Sebbene VSquare venga citato come «piattaforma indipendente», l’elenco degli sponsor suggerisce un posizionamento tutt’altro che bipartisan. Tra i donors figurano enti finanziati dalla stessa Unione europea come il German Marshall fund of the Us e progetti di giornalismo investigativo come ij4eu. E poi Usaid e il National Endowment for Democracy, noti strumenti di soft power americano in chiave liberal depotenziati con tagli di centinaia di migliaia di dollari dall’amministrazione Trump.

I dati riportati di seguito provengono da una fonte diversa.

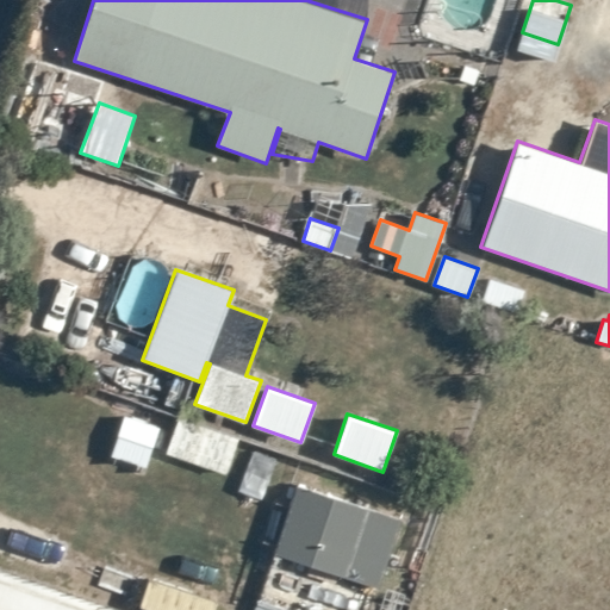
[(145,468),(160,427),(125,415),(110,455),(145,468)]
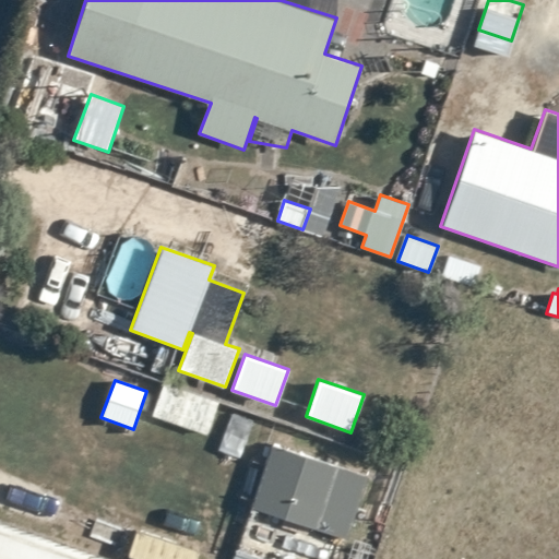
[(219,401),(164,382),(152,416),(207,435),(219,401)]
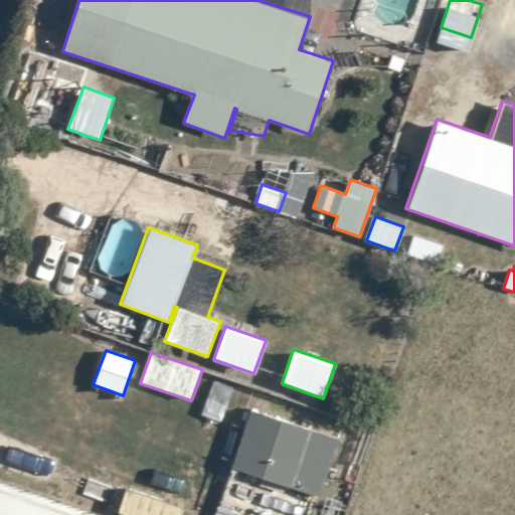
[(223,392),(204,385),(193,415),(212,422),(223,392)]
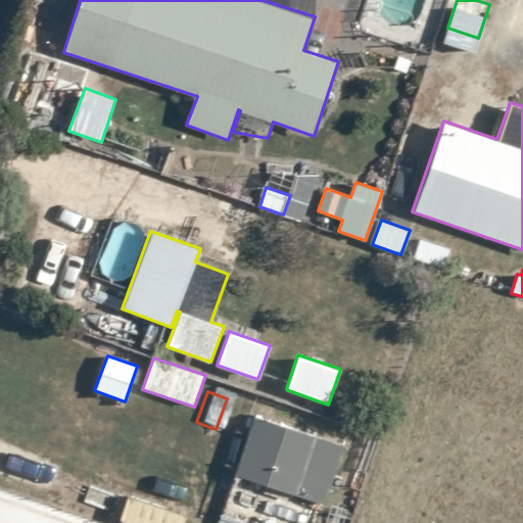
[(342,445),(254,417),(236,475),(323,504),(342,445)]
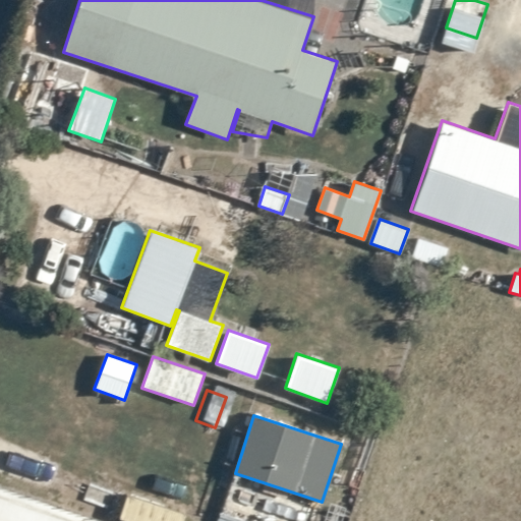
[(119,518),(128,520),(184,520),(187,514),(127,495),(119,518)]
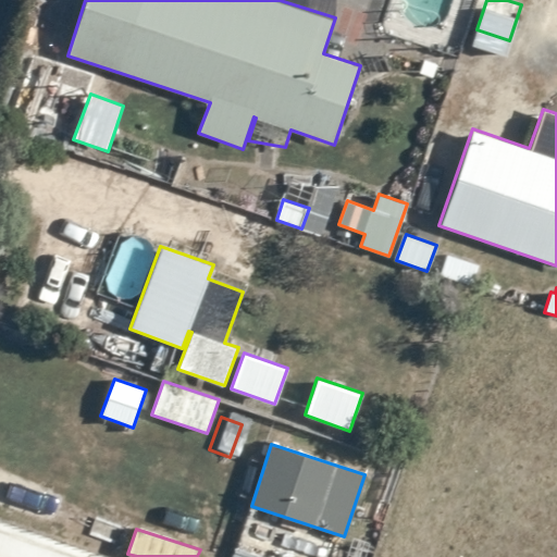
[(265,556),(236,547),(233,556),(265,556)]
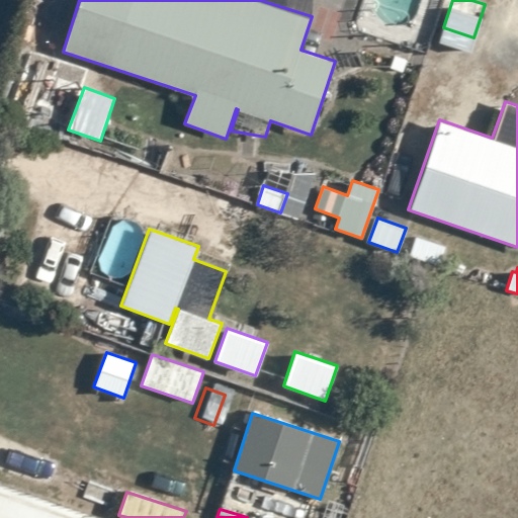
All buildings are outlined.
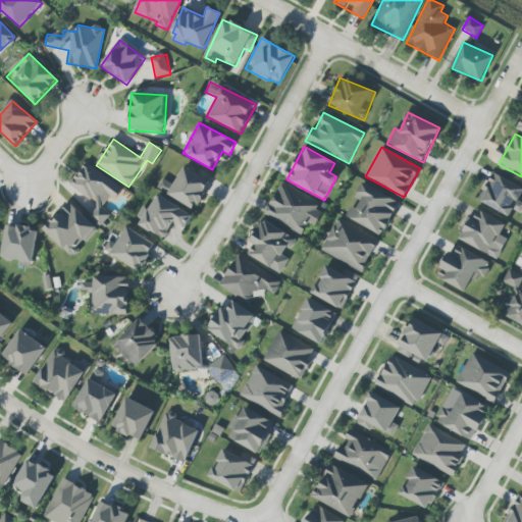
[(122,189),(87,162),(69,186),(91,201),(85,209),(104,223),(111,213),(102,206),(110,196),(115,200),(122,189)]
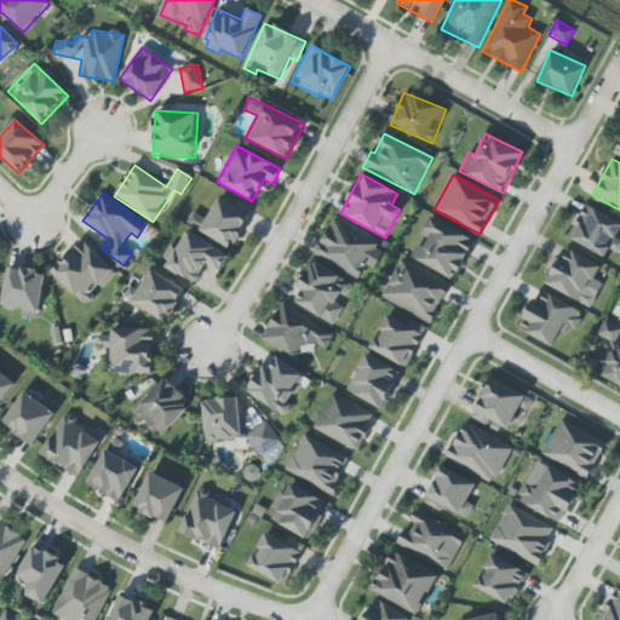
[(207,220),(193,213),(187,225),(234,248),(251,214),(218,199),(207,220)]
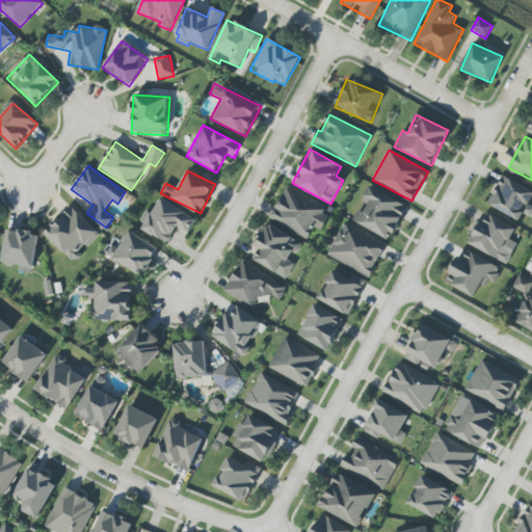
[(486,204),(519,221),(523,214),(530,218),(531,214),(531,206),(528,205),(531,196),(531,191),(502,176),(486,204)]
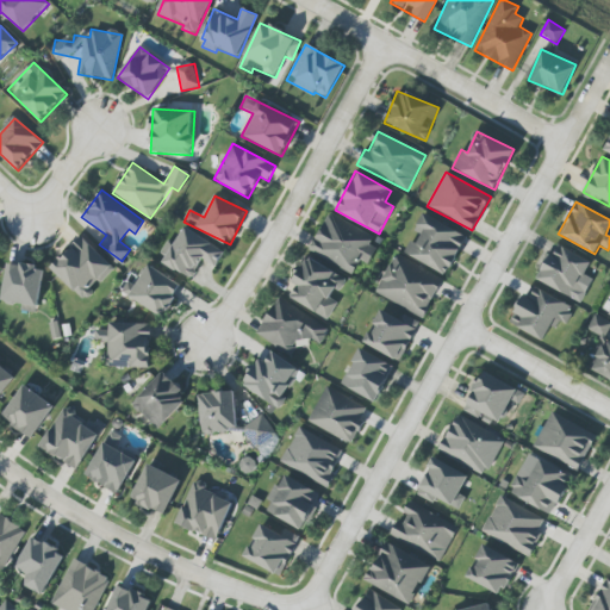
[(374,237),(329,213),(309,250),(352,274),(360,261),(367,266),(377,249),(369,246),(374,237)]
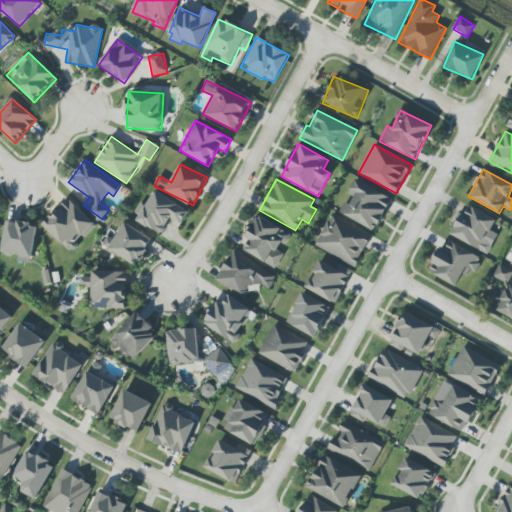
[(375,231),(392,199),(356,180),(345,202),(339,213),(375,231)]
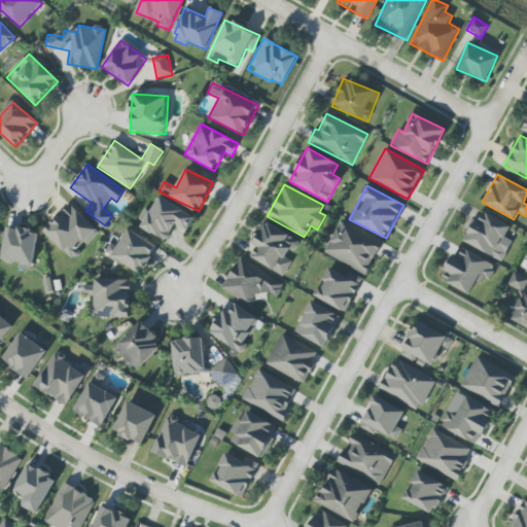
[(195,218),(160,197),(149,212),(145,209),(136,222),(166,241),(176,224),(186,231),(195,218)]
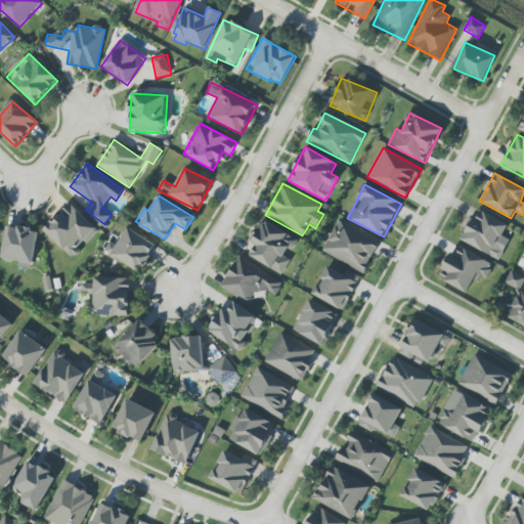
[(43,229),(71,258),(98,231),(71,203),(43,229)]
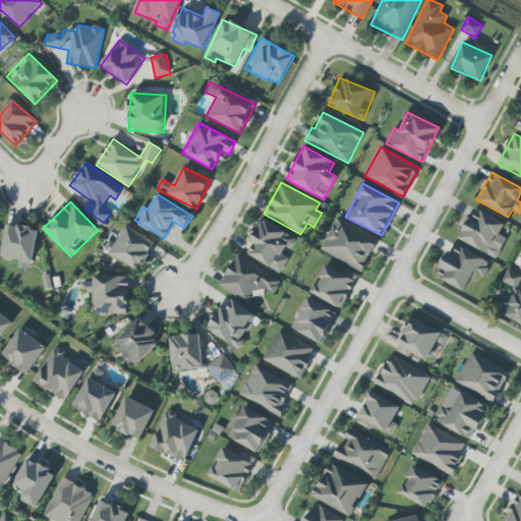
[(457,238),(496,258),(506,239),(499,235),(505,224),(476,210),(471,218),(468,216),(457,238)]
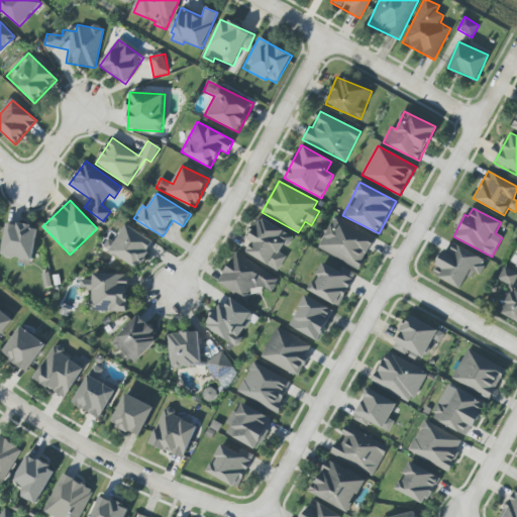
[(317,248),(358,270),(376,238),(334,216),(317,248)]
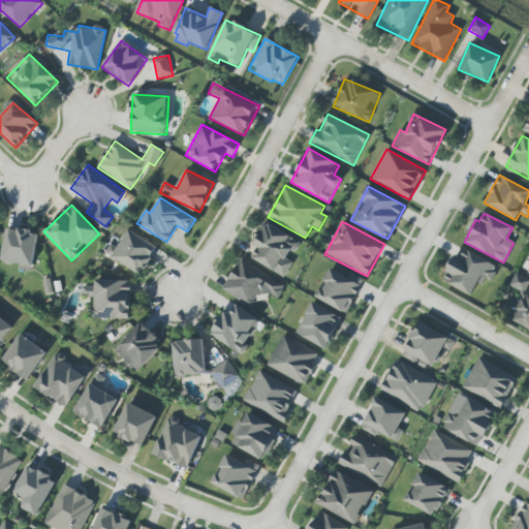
[(248,254),(283,278),(293,262),(287,259),(299,243),(269,223),(248,254)]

Di certo, quest’ultima, più in linea con Orbán che con Bruxelles. A sicuro vantaggio di Putin che da un’Europa poco compatta e una vittoria del primo ministro ungherese, può solo beneficiarne. Un gioco di sponda ideale rispetto al quale le presunte interferenze, pur possibili, restano tutte da dimostrare. Come le notizie sul drastico calo di consenso del primo ministro e del suo partito Fidesz, o la presunta impennata del partito d’opposizione Tisza e del candidato Péter Magyar. Addirittura 20 punti percentuali di stacco secondo un recente sondaggio. Se però si va a controllare l’identikit delle società che sfornano tali dati, sorgono non poche domande. Come nel caso dell’ultima ricerca, realizzata da Medián, componente di un ampio ecosistema di società, tra cui l’Istituto Republikon che tra il 2015 e il 2024 ha ricevuto 1,5 milioni di dollari in sovvenzioni dall’Ue, nonché il sostegno dei soliti: dall’Open Society Policy Centre al German Marshall Fund, dal National Democratic Institute, al Rockefeller Brothers Fund fino alla Fondazione Friedrich Naumann. Finanziamenti esteri che di per sé non invalidano i risultati di un istituto di sondaggi, ma sono spie di una strategia tutt’altro che casuale. «Prevedere la vittoria dell’opposizione permette di delegittimare un’eventuale vittoria di Orbán. E giustificare successive intromissioni nel voto da parte dell’Unione europea, cosa che peraltro sta già facendo. Per poi magari arrivare a sospendere il diritto di voto dell’Ungheria al Consiglio europeo, un sogno per le élite europee. O puntare sul Digital Services Act per censurare il dibattito in Ungheria» conclude Fazi. «“Elezioni rubate!” Già vedo il titolo che verrebbe riproposto sui principali media mainstream, pronti a trasformare un errore dei sondaggi in accuse di frode elettorale. Accuse che, una volta formulate, si rivelano difficili da smentire».